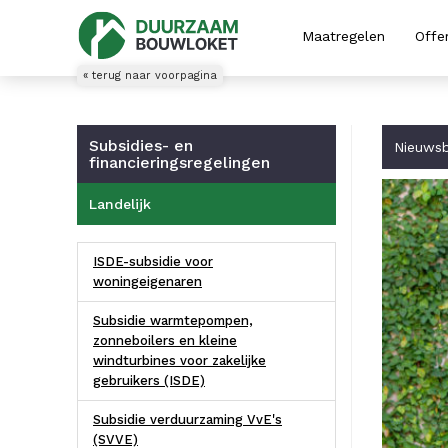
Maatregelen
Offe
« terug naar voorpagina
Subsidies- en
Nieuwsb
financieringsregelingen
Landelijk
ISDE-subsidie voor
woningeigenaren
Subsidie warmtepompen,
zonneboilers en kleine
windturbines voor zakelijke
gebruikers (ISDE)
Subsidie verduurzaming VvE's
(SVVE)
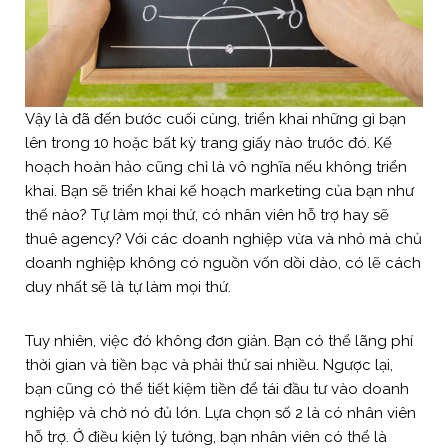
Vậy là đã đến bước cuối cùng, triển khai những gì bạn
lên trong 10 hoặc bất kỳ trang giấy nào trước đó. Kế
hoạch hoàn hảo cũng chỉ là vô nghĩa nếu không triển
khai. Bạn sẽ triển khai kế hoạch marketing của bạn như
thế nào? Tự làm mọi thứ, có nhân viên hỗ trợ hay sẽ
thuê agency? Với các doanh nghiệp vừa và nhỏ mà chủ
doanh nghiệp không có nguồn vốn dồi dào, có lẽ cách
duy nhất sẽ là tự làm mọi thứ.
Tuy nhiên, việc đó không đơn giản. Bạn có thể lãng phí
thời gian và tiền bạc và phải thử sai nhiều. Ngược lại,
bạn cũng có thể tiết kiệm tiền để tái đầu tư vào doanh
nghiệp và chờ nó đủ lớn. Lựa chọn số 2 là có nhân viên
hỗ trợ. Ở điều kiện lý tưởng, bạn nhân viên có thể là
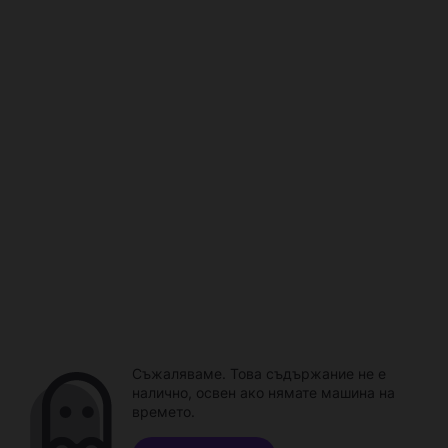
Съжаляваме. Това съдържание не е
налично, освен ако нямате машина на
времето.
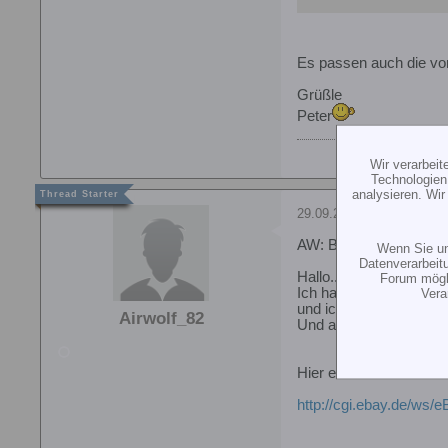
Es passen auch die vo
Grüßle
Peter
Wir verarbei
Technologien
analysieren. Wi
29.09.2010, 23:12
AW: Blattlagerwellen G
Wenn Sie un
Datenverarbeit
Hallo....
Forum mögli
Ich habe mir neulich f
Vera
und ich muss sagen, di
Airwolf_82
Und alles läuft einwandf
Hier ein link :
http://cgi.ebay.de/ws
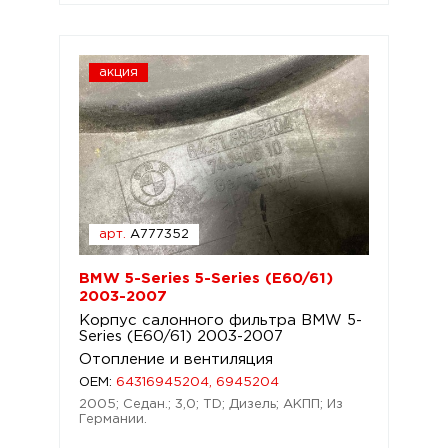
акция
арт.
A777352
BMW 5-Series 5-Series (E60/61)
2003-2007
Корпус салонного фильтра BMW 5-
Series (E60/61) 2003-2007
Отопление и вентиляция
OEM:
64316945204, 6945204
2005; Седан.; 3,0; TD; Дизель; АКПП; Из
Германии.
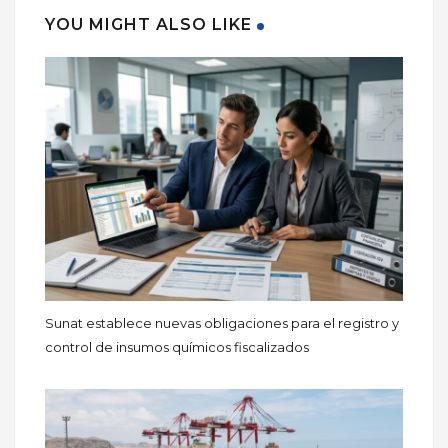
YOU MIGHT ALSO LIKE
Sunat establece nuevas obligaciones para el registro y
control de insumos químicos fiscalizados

⁂

Task requirements — Please edit the text of all the records above so that "BMW" is replaced by "Audi" each time it appears, keeping everything else unchanged. Leave the pictures out of your answer.

Written response —
Maatregelen
Offe
« terug naar voorpagina
Subsidies- en
Nieuwsb
financieringsregelingen
Landelijk
ISDE-subsidie voor
woningeigenaren
Subsidie warmtepompen,
zonneboilers en kleine
windturbines voor zakelijke
gebruikers (ISDE)
Subsidie verduurzaming VvE's
(SVVE)
Vậy là đã đến bước cuối cùng, triển khai những gì bạn
lên trong 10 hoặc bất kỳ trang giấy nào trước đó. Kế
hoạch hoàn hảo cũng chỉ là vô nghĩa nếu không triển
khai. Bạn sẽ triển khai kế hoạch marketing của bạn như
thế nào? Tự làm mọi thứ, có nhân viên hỗ trợ hay sẽ
thuê agency? Với các doanh nghiệp vừa và nhỏ mà chủ
doanh nghiệp không có nguồn vốn dồi dào, có lẽ cách
duy nhất sẽ là tự làm mọi thứ.
Tuy nhiên, việc đó không đơn giản. Bạn có thể lãng phí
thời gian và tiền bạc và phải thử sai nhiều. Ngược lại,
bạn cũng có thể tiết kiệm tiền để tái đầu tư vào doanh
nghiệp và chờ nó đủ lớn. Lựa chọn số 2 là có nhân viên
hỗ trợ. Ở điều kiện lý tưởng, bạn nhân viên có thể là
Съжаляваме. Това съдържание не е
налично, освен ако нямате машина на
времето.
Es passen auch die vo
Grüßle
Peter
Wir verarbei
Technologien
analysieren. Wi
29.09.2010, 23:12
AW: Blattlagerwellen G
Wenn Sie un
Datenverarbeit
Hallo....
Forum mögli
Ich habe mir neulich f
Vera
und ich muss sagen, di
Airwolf_82
Und alles läuft einwandf
Hier ein link :
http://cgi.ebay.de/ws
акция
арт.
A777352
Audi 5-Series 5-Series (E60/61)
2003-2007
Корпус салонного фильтра Audi 5-
Series (E60/61) 2003-2007
Отопление и вентиляция
OEM:
64316945204, 6945204
2005; Седан.; 3,0; TD; Дизель; АКПП; Из
Германии.
YOU MIGHT ALSO LIKE
Sunat establece nuevas obligaciones para el registro y
control de insumos químicos fiscalizados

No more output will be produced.